Women@Google is the largest employee resource group at Google consisting of 9000 women throughout the company. During Anna’s 15 month tenure, the technical Women@Google’s membership has more than doubled. The internal women’s leadership conference at Google will be tech-only this year to focus on content and education specifically for rising women technical leaders.
She is also currently a trustee at Harvey Mudd College, a Claremont College, and a trustee at the Mathematical Sciences Research Institute which focuses, one at a time, on a deep mathematical topic and gathers the world’s authorities to make progress. She is a co-founder of Progressive Women of Silicon Valley which helps host women candidates and causes in Silicon Valley, and raises over $1 million a year for these causes.
While she was in Android, she was responsible for algorithms and infrastructure, including Google Play, Books and Search and Recommendations, and Infrastructure for scaling up Android from 40 million phones to over a billion phones. She replaced the Search and Recommendations of Android Marketplace then continued building Google Play through launching Books, Movies and Music. Google Play serves over a billion customers and is the world’s largest app marketplace.
Before Android at Google, she was the architect and inventor of Google’s large search serving system TeraGoogle which, when it launched, was 50 times cheaper per search per document than the previous search infrastructure. TeraGoogle won a Google’s Founders’ Award in 2007. She also led ranking efforts in web search through Google’s IPO to determine the top ten search results, and led the rewrite of ranking function for TeraGoogle.
She is the co-founder of Cuil, a clustering-based search engine startup, and wrote Recall.archive.org, a history-based search engine out of the Internet Archive which showed trends over time. It was the first keyword-based search engine over the internet archive’s data and when it launched in 2003 had an index of 11 billion web pages. She wrote “Why writing your own search engine is hard” in the ACM Queue about this experience.
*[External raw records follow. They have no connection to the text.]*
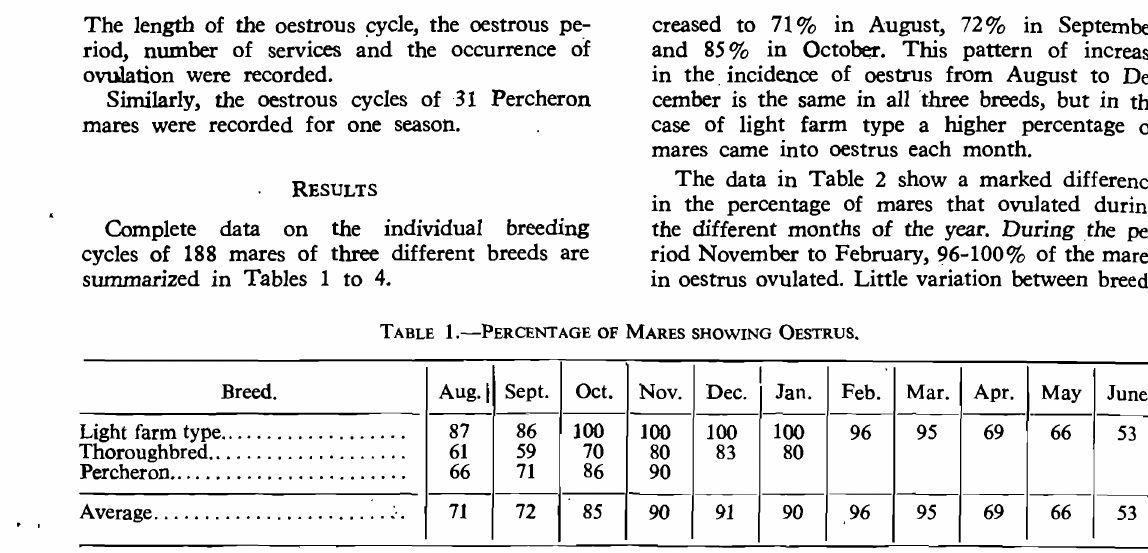
The average percentage of .a11 mares showing signs of oestrus during the different months of the year is given in Table 1. Except for July, when no observations were recorded, mares came into oestrus right through the year. The percent age of the available mares which came into oestrus was fairly constant for the months October to March, with an average range of 85-95 % of mares in oestrus in all three breeds under ob servation. The average for the Thoroughbred mares was about 10% lower than for the Per cheron and 20% lower than for the light farm type mares for the same period. The percentage of mares on heat showed an appreciable decline from 95% in March to: 53% in June, but in-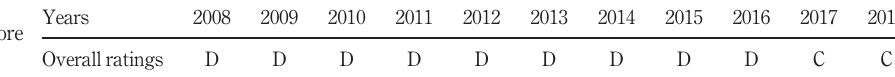
Figure 6. Comprehensive LCCE development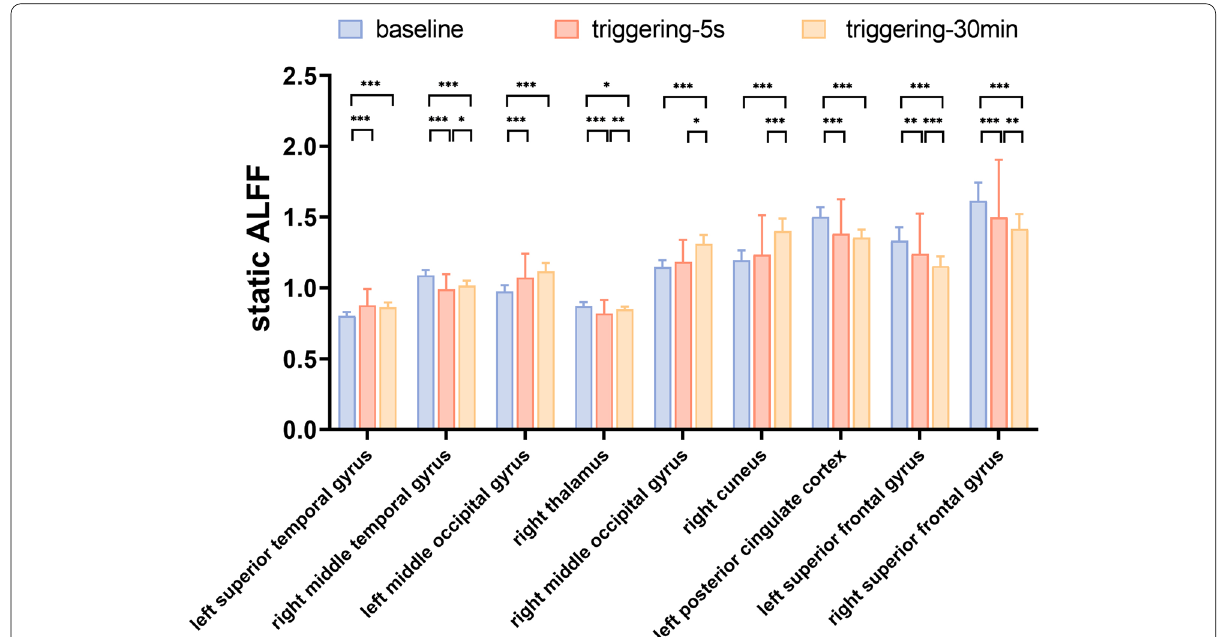
Fig. 3 Post hoc comparisons of analysis of variance. The connection between two bars represents significant between-time differences of sALFF (*represents significant level P < 0.05, **denotes significant level P < 0.01, and *** indicates significant level P < 0.001, Bonferroni correction). ALFF, Amplitude of low-frequency fluctuation; sALFF, static amplitude of low-frequency fluctuation; baseline, the rs-fMRI was performed before stimulating the trigger zone; triggering-5s, the rs-fMRI was performed within 5 s after stimulating the trigger zone; triggering-30min, the rs-fMRI was performed in the 30th minute after stimulating the trigger zone Table 3 The correlation between the different brain regions in sALFF and the VAS, duration among different times after triggering the pain in patients with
She spoke at Google I/O in 2013 regarding her career history in “7 techmakers and a microphone.”
Anna Patterson received her B.S. in Computer Science from Washington University and her Ph.D. from the University of Illinois – Champaign Urbana with a dissertation entitled, “Implicit Programming and the Logic of Constructible Duality.” In mathematics, she is most known for the CONCUR result that “Two finite Kripke structures are bisimilar if and only if they have the same set of valid formulas.” She was a Research Scientist at Stanford University in Artificial Intelligence working with John McCarthy on Phenomenal Data Mining.